The science around gluten intolerance ranges from uncertain to sceptical, but that hasn't stopped a healthy industry specialising in gluten-free baking cropping up over the past 10 or so years.

That includes the Totally Gluten Free Bakery which opened in Christchurch in 2006. Owner Wendy Smith recalls that she was a traditional baker at the time and that the few gluten-free loaves around were crumbly, inferior versions of what they are today.



"I had a little old lady that used to come in every week and buy her loaf of bread. It was horrible to make and horrible to eat.

"She took it out to her car and she must have dropped it and it was like this mess of crumbs  and she said to me then 'why isn't there a bakery just for us?' I thought 'hmm I wonder why there isn't?'"

Since then it seems a zealous crusade has been waged against the protein compound. Celebrities like Katy Perry, Kourtney Kardashian, Gwyneth Paltrow, Jessica Alba, Miley Cyrus, Lady Gaga have all sworn themselves off the stuff, helping lead a popular uprising in search of gluten-free alternatives.

People who claim they cannot digest gluten complain of bloating, pain, bowel problems and other symptoms.



The view that gluten-intolerance among non-Coeliac sufferers is more of a fad than a provable medical condition has prompted ongoing debate. For example, a University of Newcastle paper published last year highlighted a study from Spain which found only 16 per cent of people who self-reported gluten sensitivity actually showed the symptoms in a proper trial.

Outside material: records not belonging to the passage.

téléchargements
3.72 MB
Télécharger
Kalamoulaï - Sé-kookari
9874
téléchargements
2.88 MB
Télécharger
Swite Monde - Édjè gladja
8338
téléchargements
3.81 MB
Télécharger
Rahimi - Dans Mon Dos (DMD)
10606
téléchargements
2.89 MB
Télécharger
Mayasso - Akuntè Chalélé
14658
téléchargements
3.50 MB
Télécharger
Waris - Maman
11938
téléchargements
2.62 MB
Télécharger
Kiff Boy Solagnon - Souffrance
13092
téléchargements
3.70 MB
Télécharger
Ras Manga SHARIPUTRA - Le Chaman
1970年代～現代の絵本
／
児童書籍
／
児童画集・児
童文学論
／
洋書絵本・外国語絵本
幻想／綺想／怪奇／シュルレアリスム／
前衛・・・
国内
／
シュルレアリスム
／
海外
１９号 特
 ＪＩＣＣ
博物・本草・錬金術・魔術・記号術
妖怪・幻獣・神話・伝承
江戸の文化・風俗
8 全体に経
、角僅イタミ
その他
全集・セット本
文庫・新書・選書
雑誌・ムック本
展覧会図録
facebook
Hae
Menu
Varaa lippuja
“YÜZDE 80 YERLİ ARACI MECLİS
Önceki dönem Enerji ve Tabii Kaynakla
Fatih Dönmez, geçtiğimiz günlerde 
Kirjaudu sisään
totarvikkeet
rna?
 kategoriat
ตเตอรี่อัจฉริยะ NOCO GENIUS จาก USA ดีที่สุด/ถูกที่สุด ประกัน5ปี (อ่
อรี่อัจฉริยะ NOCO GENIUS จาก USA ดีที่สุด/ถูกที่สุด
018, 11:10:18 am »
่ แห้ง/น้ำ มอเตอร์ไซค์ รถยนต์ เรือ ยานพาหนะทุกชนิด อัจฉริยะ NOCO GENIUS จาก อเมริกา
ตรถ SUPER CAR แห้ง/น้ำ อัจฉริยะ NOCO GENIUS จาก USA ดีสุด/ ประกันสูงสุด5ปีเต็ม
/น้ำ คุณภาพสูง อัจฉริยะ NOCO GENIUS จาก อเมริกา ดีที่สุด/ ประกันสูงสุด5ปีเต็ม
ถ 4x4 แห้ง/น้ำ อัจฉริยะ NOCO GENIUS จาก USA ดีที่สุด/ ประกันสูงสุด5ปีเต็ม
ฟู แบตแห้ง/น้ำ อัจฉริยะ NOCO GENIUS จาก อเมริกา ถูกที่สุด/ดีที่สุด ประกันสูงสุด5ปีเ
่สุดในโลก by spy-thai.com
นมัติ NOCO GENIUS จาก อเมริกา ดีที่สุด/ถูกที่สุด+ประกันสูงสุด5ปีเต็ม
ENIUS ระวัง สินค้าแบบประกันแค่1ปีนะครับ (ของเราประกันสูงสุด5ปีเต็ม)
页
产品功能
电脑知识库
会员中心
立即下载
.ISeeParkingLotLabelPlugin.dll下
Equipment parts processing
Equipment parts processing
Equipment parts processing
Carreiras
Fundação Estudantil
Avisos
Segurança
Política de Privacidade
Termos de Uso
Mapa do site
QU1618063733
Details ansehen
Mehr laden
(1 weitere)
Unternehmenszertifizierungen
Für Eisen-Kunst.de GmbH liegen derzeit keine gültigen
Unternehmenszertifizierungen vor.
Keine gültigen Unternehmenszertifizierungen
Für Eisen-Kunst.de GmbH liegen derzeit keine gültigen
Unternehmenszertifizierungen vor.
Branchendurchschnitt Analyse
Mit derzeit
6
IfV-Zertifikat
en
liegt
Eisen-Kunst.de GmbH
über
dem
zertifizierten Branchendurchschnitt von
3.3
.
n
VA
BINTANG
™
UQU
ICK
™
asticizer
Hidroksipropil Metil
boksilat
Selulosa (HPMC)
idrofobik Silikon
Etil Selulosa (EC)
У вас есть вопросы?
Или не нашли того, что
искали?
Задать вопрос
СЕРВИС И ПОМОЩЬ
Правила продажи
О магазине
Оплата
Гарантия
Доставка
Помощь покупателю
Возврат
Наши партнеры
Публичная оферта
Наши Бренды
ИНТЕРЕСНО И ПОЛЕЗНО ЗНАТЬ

Smith says a small section of the anti-gluten crowd is just trying to follow a trend. "Some people just do it for a diet fad. They think they're gonna lose weight on it."

But she points to the number of elderly people who shop at her bakery, who she suggests are unlikely to be influenced by Hollywood trends but may have worked out over the years what it is in their diet causing their stomach upsets.

And she believes that the reason is that our diets have more gluten than ever, and not just in bread. The substance works as a cheap thickener, stabiliser, emulsifier and free-flow agent, meaning it is widely used in processed meats, sauces (including soy and pasta sauce), dressings, processed food, snack foods, cooking stock, even ice cream and baked beans.



Ironically, not using gluten in baking is expensive. 


Smith's loaves cost about as much as those available in the supermarket, if not a little cheaper. A standard white loaf is $6, two or three times dearer than a normal loaf in the supermarket.

Smith says there are three factors: the price of the speciality flours (mostly imported); the use of expensive xanthan gum, crucial to providing the structure and texture that gluten would otherwise produce; and the finicky, time-consuming process of gluten-free baking.

"If you've got a change in temperature your flour gets damper so you've got to have less water in it. You've got be aware of everything that's going on," Smith says.